LA COMPENSATION D’OBLIGATIONS DE SP EST-ELLE COMPATIBLE AVEC LE DROIT DES AIDES D’ETAT ?
SUR QUEL FONDEMENT SONT OCTROYEES CES COMPENSATIONS FINANCIERES ?
D’une manière générale, les concessions de services publics prévoient le versement de compensations financières par l’autorité publique au concessionnaire. Ces compensations permettent d’assurer l’équilibre financier du contrat lorsque le coût du service ne peut porter que sur les usagers.

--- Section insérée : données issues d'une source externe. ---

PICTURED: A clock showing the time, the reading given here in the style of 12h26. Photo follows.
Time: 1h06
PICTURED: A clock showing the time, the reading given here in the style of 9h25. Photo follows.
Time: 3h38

Le fondement de cette pratique est l’article L.1121-1 du Code de la commande publique qui définit la concession et prévoit la possibilité du paiement d’un prix en sus des recettes de l’exploitation de l’ouvrage ou du service. En principe, la qualification de compensations d’obligations de service public garantit la conformité de ce prix au droit des aides d’Etat, sous réserve de ne pas en faire une qualification trop extensive.

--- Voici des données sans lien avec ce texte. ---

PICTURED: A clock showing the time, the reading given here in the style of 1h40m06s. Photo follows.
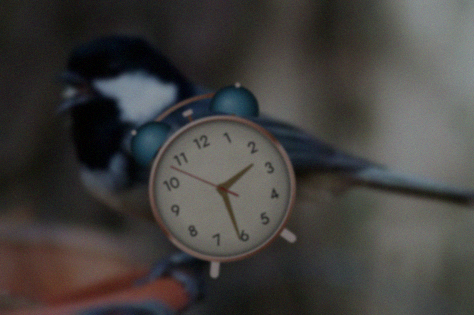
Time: 2h30m53s
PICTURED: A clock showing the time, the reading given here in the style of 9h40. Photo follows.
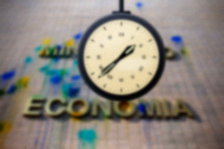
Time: 1h38
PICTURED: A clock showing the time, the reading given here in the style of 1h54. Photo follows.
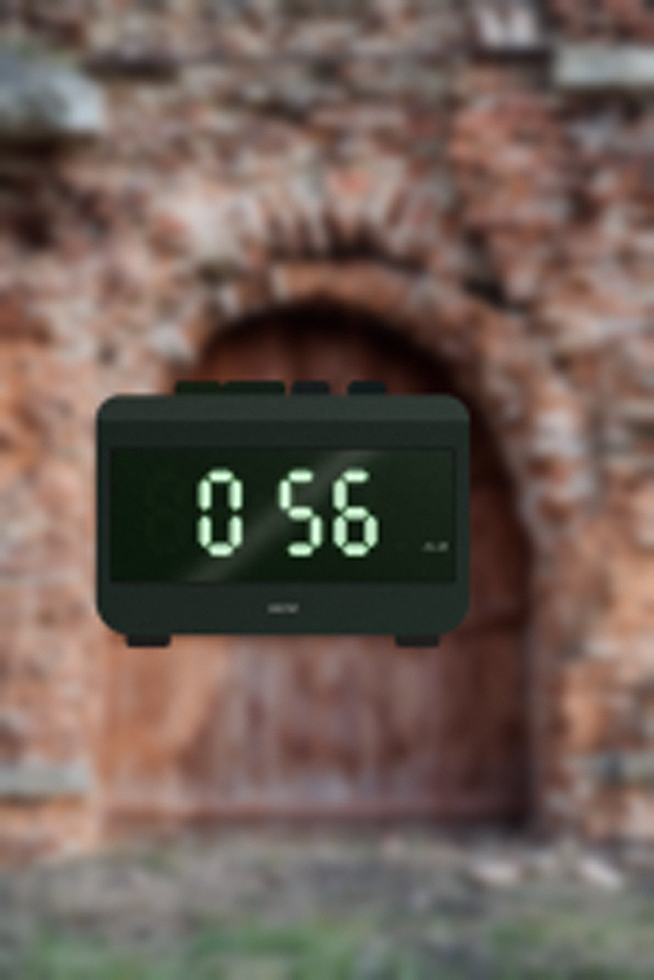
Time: 0h56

QUEL ENCADREMENT DES COMPENSATIONS D'OBLIGATIONS DE SP PREVOIT LE DROIT EUROPEEN ?
Une interdiction de principe des aides d'Etat
L’article 107 du TFUE pose le principe d’interdiction des aides d’Etat aux opérateurs économiques, la jurisprudence a étendu ce principe aux aides des collectivités territoriales (CJCE, 22 mars 1977, aff. 78/76, Steinike et Weinlig). L’article 106§2 du traité ouvre droit à des exceptions fondées sur le régime des services d’intérêt économique général.
Néanmoins, ces exceptions sont d’interprétation stricte, d’ailleurs une mesure ne peut échapper à la qualification d’aide d’Etat uniquement au titre qu’elle se limite à compenser le coût d’une obligation mis à la charge de l’opérateur économique. En effet, le régime des compensations d’obligations de service public est plus strict.

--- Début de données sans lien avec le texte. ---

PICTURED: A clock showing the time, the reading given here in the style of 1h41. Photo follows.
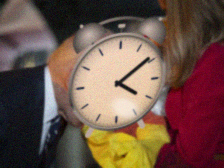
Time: 4h09
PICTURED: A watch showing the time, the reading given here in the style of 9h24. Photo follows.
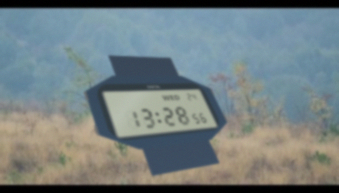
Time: 13h28
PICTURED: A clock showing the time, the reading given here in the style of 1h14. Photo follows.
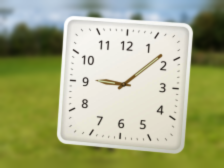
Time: 9h08
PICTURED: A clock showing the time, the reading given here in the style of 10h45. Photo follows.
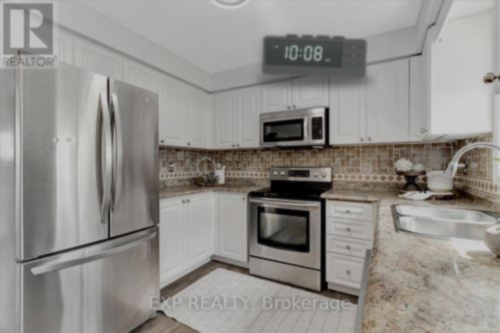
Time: 10h08
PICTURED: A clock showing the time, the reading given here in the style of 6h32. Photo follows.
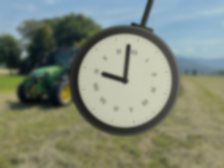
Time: 8h58
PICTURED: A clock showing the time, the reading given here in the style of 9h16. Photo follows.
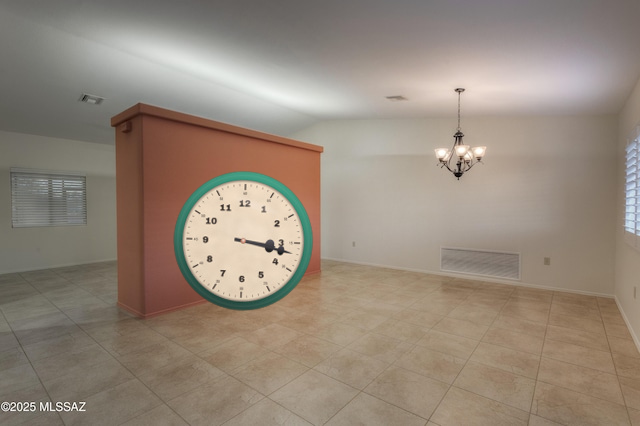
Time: 3h17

Des exceptions strictement encadrées
Il s’agit d’abord de savoir si c’est une aide d’Etat au sens de la jurisprudence Altmark (CJCE, 24 juill. 2003, aff. C-280/00, Altmark). La qualification d’aide d’Etat est exclue si la compensation répond à quatre conditions cumulatives :
- Des obligations de service public clairement définies pèsent sur l’entreprise bénéficiaire
- La compensation est calculée sur des paramètres établis de manière préalable, objective et transparente
- Le montant de la compensation ne doit pas excéder ce qui est strictement nécessaire pour couvrir les coûts occasionnés par l’exécution des obligations de service public
- Le montant doit avoir été déterminé sur la base d’une analyse des coûts d’une entreprise moyenne, bien gérée et adéquatement équipée, ainsi que d’un bénéfice raisonnable
Si ces conditions ne sont pas remplies, la compensation d’obligations de service public sera qualifiée d’aide d’Etat. Mais certaines aides font l’objet d’un régime d’exemption et sont considérées comme compatibles avec le droit européen de la concurrence, sans qu’une autorisation préalable soit requise.
LES COMPENSATIONS D'OBLIGATIONS DE SP SONT-ELLES NECESSAIREMENT EXEMPTEES DU DROIT DES AIDES D'ETAT ?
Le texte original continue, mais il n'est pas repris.